M. Griboux trouva l’idée assez bonne pour aller fouiller dans le sac de grosse toile où il rangeait ses couleurs. Il se rappelait, sans trop savoir comment, qu’un de ses tubes de bleu était presque vide. Il en tira trois qui pouvaient correspondre, leur côté le plus fin avait été replié sur lui-même cinq ou six fois, il les fit passer d’une main à l’autre, palpant de toute sa paume les emballages de métal souple, caressant les bouchons du pouce, grattant du bout de l’index les arêtes. Quand il eut bien tout manipulé, il les posa côte-à-côte sur la table de la cuisine. Sa main flotta au-dessus de l’un, hésita, en effleura un autre, puis revint au premier. Enfin ses doigts se fermèrent en un poing rageur, et il aurait sans doute aplati les trois tubes si Juline, devinant son intention, n’avait pas attrapé son poignet en vol, pour le poser en douceur sur celui du milieu.
– Là, c’est celui-là le bleu.
M. Griboux saisit le tube du bout des doigts, avec lenteur, comme s’il était devenu aussi fragile qu’une bulle de savon. Puis il le balança dans le sac de toile, et en fit autant avec les deux autres.
– Je vais faire le ciel en gris. C’est comme ça que je l’ai imaginé depuis le début. C’est plus simple.

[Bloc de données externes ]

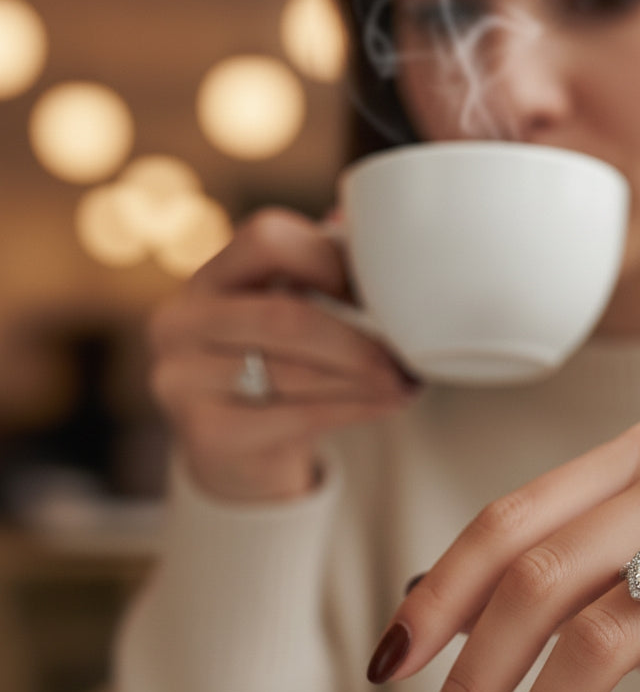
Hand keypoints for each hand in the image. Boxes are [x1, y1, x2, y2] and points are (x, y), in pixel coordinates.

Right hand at [149, 208, 419, 501]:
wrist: (237, 456)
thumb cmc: (275, 371)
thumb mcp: (287, 317)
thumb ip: (322, 275)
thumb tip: (377, 235)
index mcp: (206, 279)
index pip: (267, 239)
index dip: (328, 259)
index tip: (371, 295)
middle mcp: (180, 323)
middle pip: (285, 316)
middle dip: (357, 339)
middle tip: (408, 354)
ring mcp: (184, 381)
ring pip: (296, 371)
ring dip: (366, 378)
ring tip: (407, 381)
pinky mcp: (208, 434)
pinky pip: (299, 415)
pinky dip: (355, 408)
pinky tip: (388, 403)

Juline resta auprès de M. Griboux jusqu’à la fin de la journée, tantôt besognant aux fourneaux, tantôt regardant du coin de l’oeil le peintre au travail. Puis, quand le soleil fut presque couché et que l’obscurité se fit trop épaisse pour poursuivre l’une ou l’autre de ces activités, elle rentra au Savel.
Le lendemain, lorsqu’elle revint chez M. Griboux après son service de midi, elle apportait dans son sac deux ampoules “empruntées” dans une des chambres vides de l’hôtel de sa tante.